TASK DIRECTIONS: From the listing below, copy every line with the word "Coffee".

□ □ □ □ □

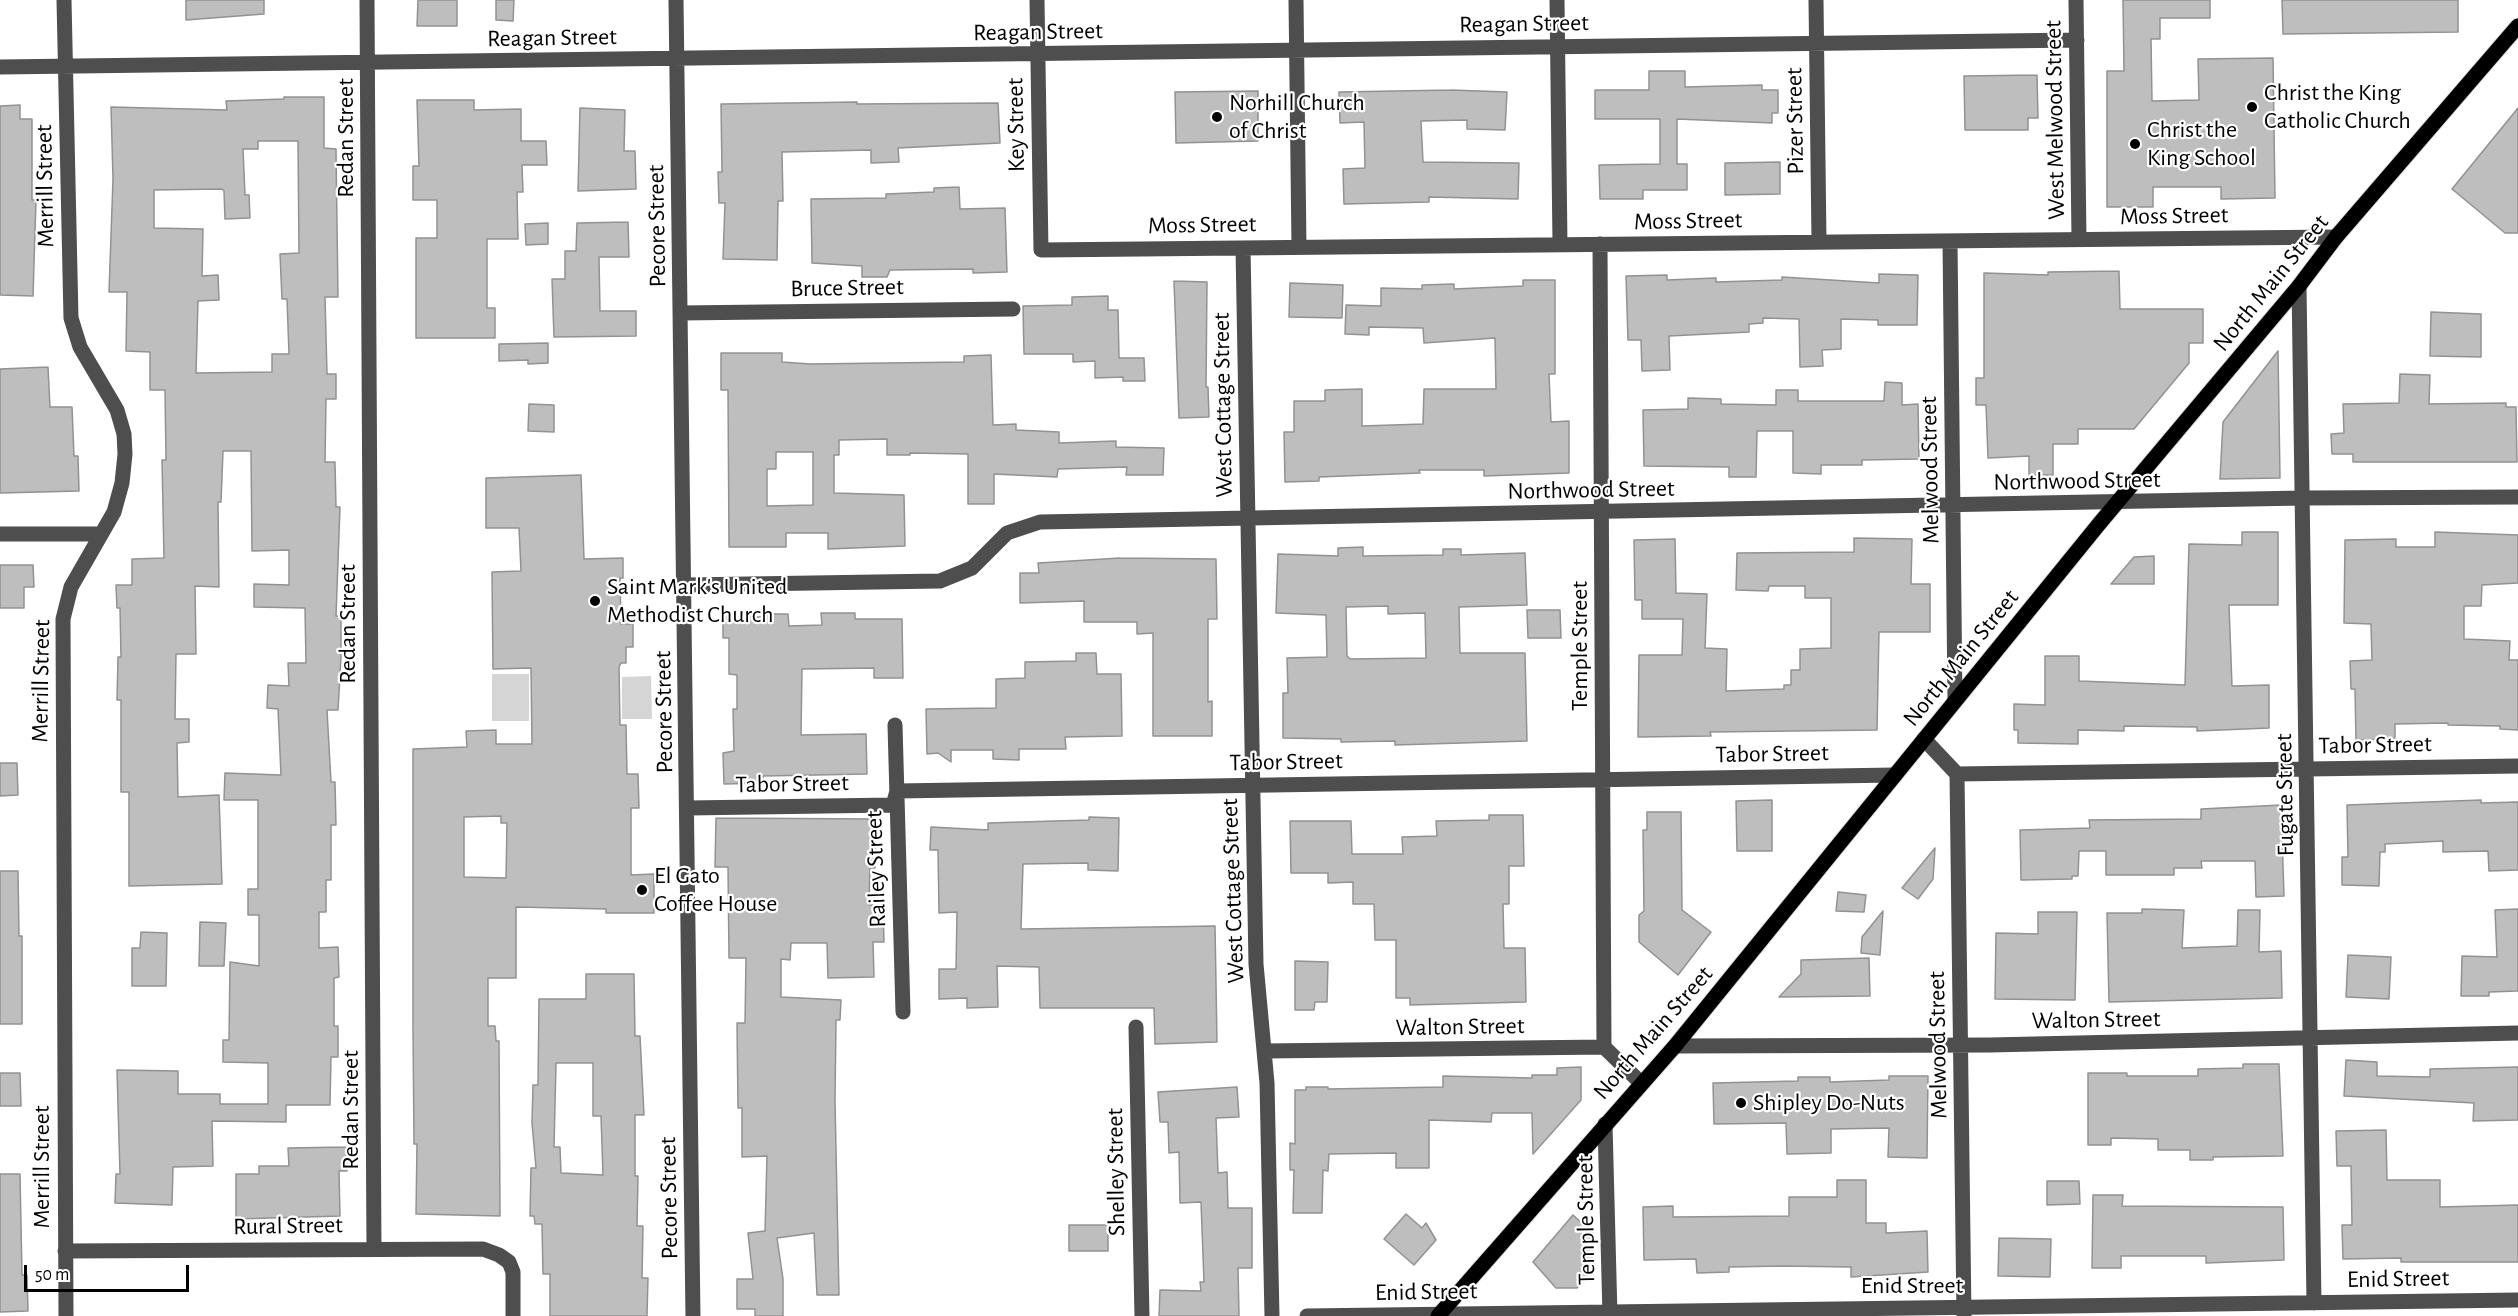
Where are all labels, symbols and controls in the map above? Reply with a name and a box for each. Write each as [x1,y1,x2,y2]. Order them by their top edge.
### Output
street label: Reagan Street [1459,8,1589,40]
street label: Reagan Street [973,16,1103,48]
street label: West Melwood Street [2039,20,2071,220]
street label: Reagan Street [487,22,617,54]
street label: Pizer Street [1780,67,1810,175]
street label: Redan Street [332,78,360,198]
street label: Key Street [1001,78,1031,172]
place label: Christ the King Catholic Church [2264,79,2411,135]
place label: Norhill Church of Christ [1229,89,1365,145]
marker: Christ the King Catholic Church [2245,100,2259,114]
marker: Norhill Church of Christ [1210,110,1224,124]
place label: Christ the King School [2147,116,2256,172]
street label: Merrill Street [30,124,60,248]
marker: Christ the King School [2128,137,2142,151]
street label: Pecore Street [642,164,672,288]
street label: Moss Street [2120,201,2228,231]
street label: Moss Street [1634,206,1742,236]
street label: North Main Street [2207,209,2335,357]
street label: Moss Street [1148,210,1256,240]
street label: Bruce Street [790,273,904,303]
street label: West Cottage Street [1207,312,1239,498]
street label: Melwood Street [1914,396,1946,544]
street label: Northwood Street [1993,465,2161,497]
street label: Northwood Street [1507,474,1675,506]
street label: Redan Street [334,564,362,684]
place label: Saint Mark's United Methodist Church [607,573,787,629]
street label: Temple Street [1566,581,1594,711]
street label: North Main Street [1897,584,2025,732]
marker: Saint Mark's United Methodist Church [588,594,602,608]
street label: Merrill Street [26,619,56,743]
street label: Pecore Street [649,650,679,774]
street label: Tabor Street [2318,730,2432,760]
street label: Fugate Street [2270,733,2300,857]
street label: Tabor Street [1715,739,1829,769]
street label: Tabor Street [1229,747,1343,777]
street label: Tabor Street [735,769,849,799]
street label: West Cottage Street [1215,798,1251,984]
street label: Railey Street [860,810,892,928]
place label: El Gato Coffee House [654,862,777,918]
marker: El Gato Coffee House [635,883,649,897]
street label: North Main Street [1587,960,1719,1106]
street label: Melwood Street [1922,971,1954,1119]
street label: Walton Street [2031,1004,2161,1036]
street label: Walton Street [1395,1011,1525,1043]
street label: Redan Street [337,1050,365,1170]
place label: Shipley Do-Nuts [1753,1089,1905,1117]
marker: Shipley Do-Nuts [1734,1096,1748,1110]
street label: Merrill Street [28,1105,56,1229]
street label: Shelley Street [1100,1108,1132,1236]
street label: Pecore Street [654,1136,684,1260]
street label: Temple Street [1570,1155,1602,1285]
street label: Rural Street [233,1211,343,1241]
scale bar [27,1253,192,1291]
street label: Enid Street [2347,1264,2449,1294]
text: 50 m [35,1266,69,1284]
street label: Enid Street [1861,1272,1963,1300]
street label: Enid Street [1375,1277,1477,1307]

□ □ □ □ □

TASK RESPONSE:
place label: El Gato Coffee House [654,862,777,918]
marker: El Gato Coffee House [635,883,649,897]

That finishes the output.